» **DIRECTIVE**: Copy out every line of text in the records below word for word, without the picture markers.

BEGIN RECORDS PROVIDED

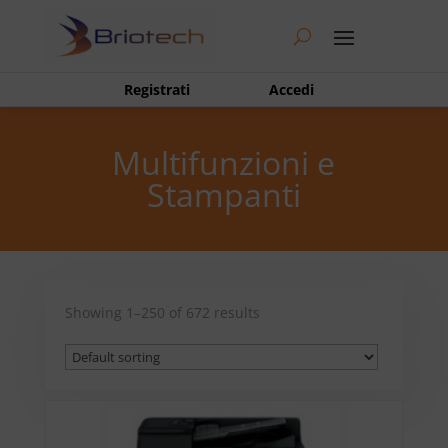
Registrati
Accedi
Multifunzioni e
Stampanti
Showing 1–250 of 672 results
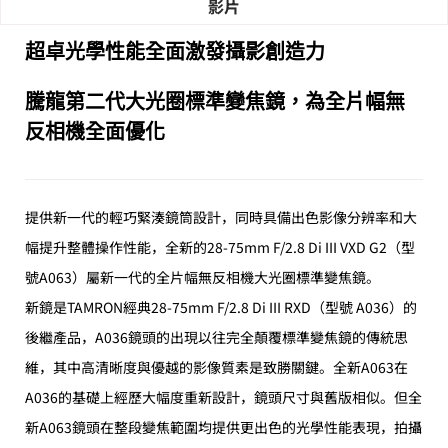
影片
超卓光學性能全面激發攝影創造力
騰龍第二代大光圈標準變焦鏡，為全片幅無
反相機全面優化
提供新一代的輕巧緊湊鏡筒設計，同時具備出色影像分辨率和大
幅提升整體操作性能，全新的28-75mm F/2.8 Di III VXD G2（型
號A063）屬新一代的全片幅無反相機大光圈標準變焦鏡。
新鏡是TAMRON經典28-75mm F/2.8 Di III RXD（型號 A036）的
後繼產品，A036鏡頭的出現以往完全顛覆標準變焦鏡的傳統思
維，其中高清晰度與優越的影像質素是致勝關鍵。全新A063在
A036的基礎上經歷大幅度重新設計，鏡頭尺寸與舊版相似。但全
新A063鏡頭在整段變焦範圍均提供更出色的光學性能表現，拍攝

END RECORDS PROVIDED

» **WRITTEN ANSWER**:
Registrati
Accedi
Multifunzioni e
Stampanti
Showing 1–250 of 672 results
影片
超卓光學性能全面激發攝影創造力
騰龍第二代大光圈標準變焦鏡，為全片幅無
反相機全面優化
提供新一代的輕巧緊湊鏡筒設計，同時具備出色影像分辨率和大
幅提升整體操作性能，全新的28-75mm F/2.8 Di III VXD G2（型
號A063）屬新一代的全片幅無反相機大光圈標準變焦鏡。
新鏡是TAMRON經典28-75mm F/2.8 Di III RXD（型號 A036）的
後繼產品，A036鏡頭的出現以往完全顛覆標準變焦鏡的傳統思
維，其中高清晰度與優越的影像質素是致勝關鍵。全新A063在
A036的基礎上經歷大幅度重新設計，鏡頭尺寸與舊版相似。但全
新A063鏡頭在整段變焦範圍均提供更出色的光學性能表現，拍攝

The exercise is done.